Deuxièmement, tous disent vouloir privilégier l’acquisition par les jeunes de « compétences réelles », plutôt que l’accumulation de « connaissances formelles » ; partout on « allège » les programmes ou on les rend plus « souples ».
Troisièmement, dans tous ces pays, des mesures prises parfois au nom de la lutte contre l’échec scolaire, creusent pourtant les inégalités sociales devant l’accès réel aux savoirs. Parallèlement, des dispositions sont prises qui renforcent la différenciation et la hiérarchisation des formations. Le discours formel sur l’égalité des chances camoufle de plus en plus mal l’augmentation réelle de la sélection sociale.

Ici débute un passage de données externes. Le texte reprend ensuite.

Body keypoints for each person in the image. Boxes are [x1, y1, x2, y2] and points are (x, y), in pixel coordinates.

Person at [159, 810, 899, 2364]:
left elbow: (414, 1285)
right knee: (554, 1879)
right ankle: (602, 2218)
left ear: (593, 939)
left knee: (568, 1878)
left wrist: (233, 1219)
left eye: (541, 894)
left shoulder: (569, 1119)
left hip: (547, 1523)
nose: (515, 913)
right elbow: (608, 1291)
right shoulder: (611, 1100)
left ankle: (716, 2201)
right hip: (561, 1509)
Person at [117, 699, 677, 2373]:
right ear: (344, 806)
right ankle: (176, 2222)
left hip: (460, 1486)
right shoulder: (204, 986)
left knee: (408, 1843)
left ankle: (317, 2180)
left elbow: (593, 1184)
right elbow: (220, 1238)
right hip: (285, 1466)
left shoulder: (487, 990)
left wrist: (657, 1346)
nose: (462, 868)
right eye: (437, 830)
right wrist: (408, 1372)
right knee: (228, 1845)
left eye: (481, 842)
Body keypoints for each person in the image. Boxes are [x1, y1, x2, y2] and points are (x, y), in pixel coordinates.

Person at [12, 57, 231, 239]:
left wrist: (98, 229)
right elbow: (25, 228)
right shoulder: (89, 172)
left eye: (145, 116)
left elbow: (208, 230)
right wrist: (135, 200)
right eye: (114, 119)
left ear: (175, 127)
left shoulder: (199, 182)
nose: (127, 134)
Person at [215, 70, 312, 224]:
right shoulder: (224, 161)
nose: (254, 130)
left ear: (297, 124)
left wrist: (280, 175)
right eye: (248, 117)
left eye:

Quatrièmement, au moment même où les budgets publics consacrés à l’enseignement connaissent une cure d’austérité généralisée, on investit des sommes considérables dans l’équipement des établissements scolaires en ordinateurs, logiciels éducatifs et connections au réseau Internet.
Enfin, cinquièmement, on observe une présence et un impact croissants des milieux patronaux dans les centres de décision de l’enseignement.
Ni le hasard, ni des effets de mode ne peuvent évidemment expliquer une si forte convergence des politiques éducatives. Plusieurs années d’investigations dans les textes de l’OCDE, de la Commission européenne ou de la Table Ronde des Industriels européens (European Round Table of Industrialists, ERT), la lecture de dizaines de discours ministériels et de rapports d’organismes patronaux ou gouvernementaux ont forgé la position soutenue dans ce livre : derrière les « réformes » et le paravent du discours qui les accompagne, se profile une mutation radicale des systèmes d’enseignement. En période de crise, les savoirs et les compétences sont plus que jamais des armes dans la compétition économique. Or, les conditions de cette compétition ont été profondément et durablement bouleversées par la crise même. Voilà pourquoi l’école, le collège, le lycée, l’athénée, le gymnasium, la comprehensive school ou la grundskole sont, eux aussi, invités à changer.
Faire de l’Ecole une machine à couler les jeunes dans les moules du marché : telle est la stratégie, à peine cachée, du patronat européen. Une stratégie que le présent livre se propose de dévoiler et d’expliquer, dans l’espoir d’aider à mieux la combattre.